Mustang took a step back, his arms resting tensely at his sides as he stared evenly up at the centaur. “...be that as it may,” he finally said, his composure and even tone returning. “It doesn’t change anything. Saving lives is never the ‘wrong’ choice to make.”
“You have a heart far too soft for this sort of work,” Altanis sneered, shaking her head disbelievingly. “Or you are a complete fool. I cannot decide which.”
“If you’re quite done,” Mustang ground out, his expression turning hard and flinty again. “I think it’s time we parted ways.”
“Oh, no...not just yet.” The tactician forced a genuine smile at that statement. Somehow, that was far more unnerving to Mustang than anything before it. “There is another matter which I wish to discuss with you, before that. Specifically regarding your personal hatred of the unmaking.”
She crossed her arms, fixing the flame alchemist with a level, even stare. “Disregarding what happened here, and the losing hand you were dealt from the beginning...your personal abilities are without question very impressive.”
“You have a very strange way of handing out compliments,” Mustang said flatly. “What is it you want, exactly?”
“What I want,” she snapped, “is capable allies and assistance. I joined this event with the sole intent of observing the effects of the unmaking directly, and in large numbers. To slaughter and destroy as many of them as I could, and learn what I could. The results have been...” She twitched lightly, recalling the many injuries she had suffered in the name of her ‘research’, and the many aggravating sidetracks she had endured along the way. “...enlightening.”
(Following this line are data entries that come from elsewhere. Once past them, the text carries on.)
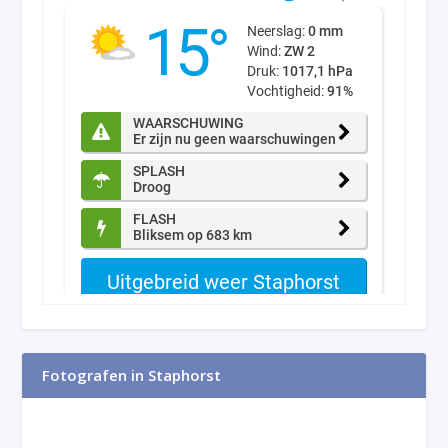
Fotografen in Staphorst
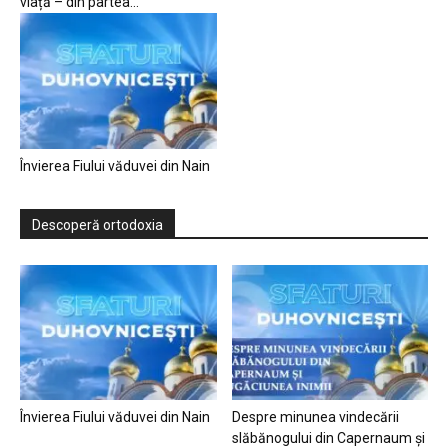
viață – din partea...
Învierea Fiului văduvei din Nain
Descoperă ortodoxia
Învierea Fiului văduvei din Nain
Despre minunea vindecării
slăbănogului din Capernaum și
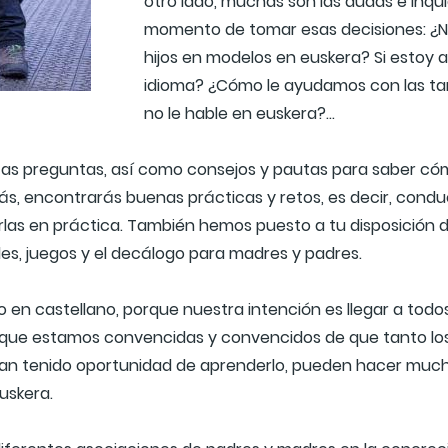
otro lado, muchas son las dudas e inqu
momento de tomar esas decisiones: ¿No
hijos en modelos en euskera? Si estoy 
idioma? ¿Cómo le ayudamos con las ta
no le hable en euskera?…
tas preguntas, así como consejos y pautas para saber có
s, encontrarás buenas prácticas y retos, es decir, condu
las en práctica. También hemos puesto a tu disposición di
es, juegos y el decálogo para madres y padres.
 en castellano, porque nuestra intención es llegar a tod
, ya que estamos convencidas y convencidos de que tanto 
an tenido oportunidad de aprenderlo, pueden hacer much
euskera.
Mustang’s brow furrowed deeply, and he was quiet for a long moment as he considered his next words. “So what is it that you’re proposing, then?” he finally asked. “‘The enemy of my enemy is my friend’, or something to that effect?”
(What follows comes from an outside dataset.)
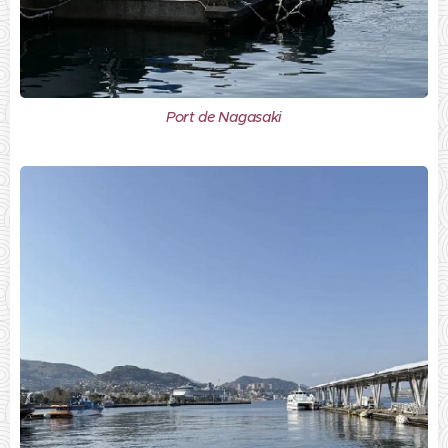
Port de Nagasaki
Altanis laughed. A horrible, bitter, and utterly mirthless sound. A thin trickle of cold sweat ran through the still stiff hairs on the back of Mustang’s neck.
“Are we enemies, Lieutenant Colonel?” she finally asked in response, her voice barely rising to a sickly-sweet whisper. There was an icy cold gleam in her eyes, and something between amusement and the voracious lust for blood normally only seen in wild beasts dancing on her face. “I would certainly hope not...that would be very unfortunate, for one of us.”
There was a long moment of uneasy silence between them, as they simply stared directly back at each other. Eventually, it was Mustang that finally broke the deadlock and silence.“Well, if it’s purely business that you’re after here...fine, then. Since we both seem to be ready to leave already, maybe we could put any further discussion off for a minute, and tend to it while we focus on getting out of here?” and he gestured toward the still waiting shuttle nearby. “Our destinations when we actually leave this comet will no doubt be different, but until then…”
“Very good, my little soldier-boy,” Altanis said, in that same bitterly cold, sickly-sweet whispering tone. A light wave of psychic force washed over him, ruffling his hair in the same way a parent might do to a rebellious child, as she proceeded past him.